__EXTRACT TO READ__
'''

The left wing student movement in the 1980s

Submitted by martin on 29 May, 2012 - 9:20

Part one of a two-part survey of the student left from the 1980s to 1997, written in 1997. Click here to download both parts as pdf; click here to read part two.


Workers’ Liberty has organised in the student movement since the early ’80s. Sue Hamilton was the key organiser of this work in the mid ’80s. Here, she recalls some of her experiences.
When Labour was last in government, from 1974 to 1979, the student movement was headed by the Broad Left. This was an infrastructure composed of CP members, onto which were grafted independent radicals and some National Organisation of Labour Students’ (NOLS) members. It was an effective meeting. In 1981, on the second attempt, Labour finally broke from the BL and fought the remnants of the CP for the leadership of the NUS. NOLS have had control of NUS since their first successful Presidential candidacy, that of Neil Stewart, in 1982. Labour’s dominance of the student movement was maintained at the March 1997 NUS conference, surviving allegations of widespread corrupt election practices.

Now with a Labour government in office the situation has changed for the student movement and for its leaders. They will find the already apparent contradiction between fighting for students’ interests and loyalty to Tony Blair uncomfortable, and the ruling group have to reposition themselves, reassess their direction and re-invent their reason for being.

The history of Labour Students is a history paralleling the labour movement in terms of the positioning of the hard left, the attitudes of the ruling groups, and the nature, forms and substance of the political arguments.

'''

__TASK STATEMENT__
Retype the passage from the article on the 1980s student left, from "Submitted by martin" to "read part two.", with no changes.

__SUPPLIED MATERIAL__
'''

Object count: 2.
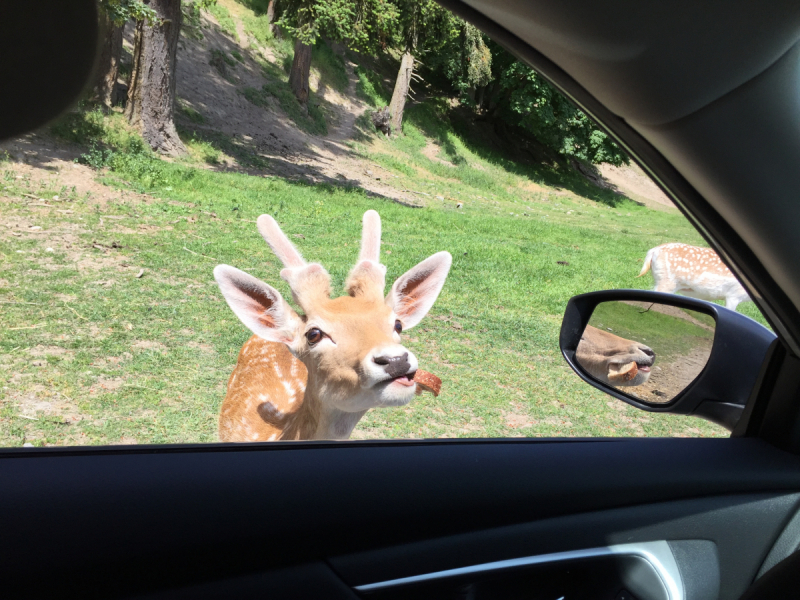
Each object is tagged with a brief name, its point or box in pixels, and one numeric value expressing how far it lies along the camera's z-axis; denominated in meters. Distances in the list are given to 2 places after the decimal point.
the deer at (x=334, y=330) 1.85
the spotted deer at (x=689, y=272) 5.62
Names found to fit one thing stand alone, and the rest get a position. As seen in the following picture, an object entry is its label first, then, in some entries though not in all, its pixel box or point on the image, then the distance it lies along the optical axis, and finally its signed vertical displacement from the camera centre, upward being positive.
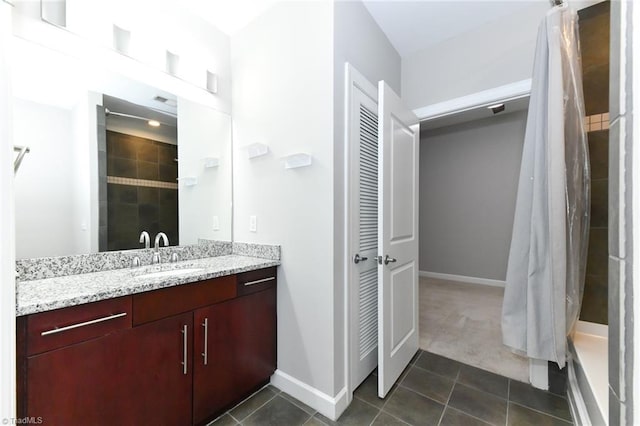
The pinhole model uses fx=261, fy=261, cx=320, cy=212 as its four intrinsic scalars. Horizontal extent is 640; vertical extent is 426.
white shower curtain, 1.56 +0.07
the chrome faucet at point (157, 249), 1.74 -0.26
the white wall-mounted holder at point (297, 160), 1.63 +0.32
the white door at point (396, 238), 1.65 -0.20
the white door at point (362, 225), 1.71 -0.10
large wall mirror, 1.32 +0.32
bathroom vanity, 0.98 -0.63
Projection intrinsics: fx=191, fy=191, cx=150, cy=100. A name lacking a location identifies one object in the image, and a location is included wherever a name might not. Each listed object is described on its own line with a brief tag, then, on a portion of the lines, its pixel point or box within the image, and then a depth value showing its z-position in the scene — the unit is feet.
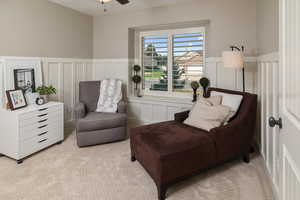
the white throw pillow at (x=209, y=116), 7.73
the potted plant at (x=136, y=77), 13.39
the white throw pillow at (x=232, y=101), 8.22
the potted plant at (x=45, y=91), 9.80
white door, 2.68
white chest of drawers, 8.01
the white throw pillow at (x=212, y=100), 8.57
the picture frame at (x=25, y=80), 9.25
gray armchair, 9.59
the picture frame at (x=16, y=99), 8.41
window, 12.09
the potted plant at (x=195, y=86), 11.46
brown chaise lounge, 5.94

'''

__TASK SOLUTION__
Submitted by martin on 29 May, 2012 - 9:20

Part one of a two-part survey of the student left from the 1980s to 1997, written in 1997. Click here to download both parts as pdf; click here to read part two.